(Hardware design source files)

--*--

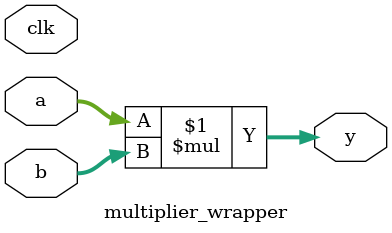
<source format=sv>
module multiplier_wrapper #(parameter USE_IP = 0, parameter A_WIDTH = 32, parameter B_WIDTH = 32) (
    input logic signed [A_WIDTH-1:0]              a,
    input logic signed [B_WIDTH-1:0]              b,
    input logic                          clk,
    output logic signed [(B_WIDTH+A_WIDTH)-1:0] y
);

   generate
      if (USE_IP) begin
         // Instantiate vendor-specific multiplier IP
         mult_gen_0 
           tech_mult_inst (
                                    .A(a),
                                    .B(b),
                                    .P(y),
                                    .CLK(clk));
      end else begin
         assign y = a*b;           
      end
   endgenerate
endmodule

</source>
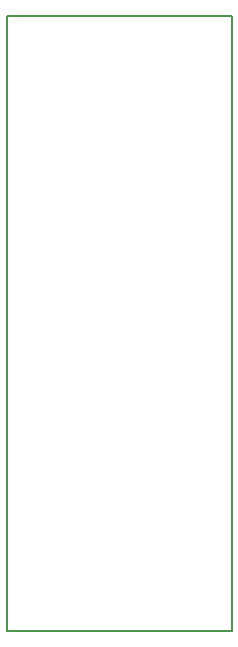
<source format=gm1>
G04 #@! TF.FileFunction,Profile,NP*
%FSLAX46Y46*%
G04 Gerber Fmt 4.6, Leading zero omitted, Abs format (unit mm)*
G04 Created by KiCad (PCBNEW 4.0.4+e1-6308~48~ubuntu16.04.1-stable) date Thu Dec  1 13:36:35 2016*
%MOMM*%
%LPD*%
G01*
G04 APERTURE LIST*
%ADD10C,0.100000*%
%ADD11C,0.150000*%
G04 APERTURE END LIST*
D10*
D11*
X147320000Y-153670000D02*
X128270000Y-153670000D01*
X147320000Y-101600000D02*
X147320000Y-153670000D01*
X128270000Y-101600000D02*
X147320000Y-101600000D01*
X128270000Y-101600000D02*
X128270000Y-153670000D01*
M02*

</source>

--*--

Exercise description:
Copy out the lines above in full and unaltered, apart from the pictures.

Solution for this task:
<source format=sv>
module multiplier_wrapper #(parameter USE_IP = 0, parameter A_WIDTH = 32, parameter B_WIDTH = 32) (
    input logic signed [A_WIDTH-1:0]              a,
    input logic signed [B_WIDTH-1:0]              b,
    input logic                          clk,
    output logic signed [(B_WIDTH+A_WIDTH)-1:0] y
);

   generate
      if (USE_IP) begin
         // Instantiate vendor-specific multiplier IP
         mult_gen_0 
           tech_mult_inst (
                                    .A(a),
                                    .B(b),
                                    .P(y),
                                    .CLK(clk));
      end else begin
         assign y = a*b;           
      end
   endgenerate
endmodule

</source>
<source format=gm1>
G04 #@! TF.FileFunction,Profile,NP*
%FSLAX46Y46*%
G04 Gerber Fmt 4.6, Leading zero omitted, Abs format (unit mm)*
G04 Created by KiCad (PCBNEW 4.0.4+e1-6308~48~ubuntu16.04.1-stable) date Thu Dec  1 13:36:35 2016*
%MOMM*%
%LPD*%
G01*
G04 APERTURE LIST*
%ADD10C,0.100000*%
%ADD11C,0.150000*%
G04 APERTURE END LIST*
D10*
D11*
X147320000Y-153670000D02*
X128270000Y-153670000D01*
X147320000Y-101600000D02*
X147320000Y-153670000D01*
X128270000Y-101600000D02*
X147320000Y-101600000D01*
X128270000Y-101600000D02*
X128270000Y-153670000D01*
M02*

</source>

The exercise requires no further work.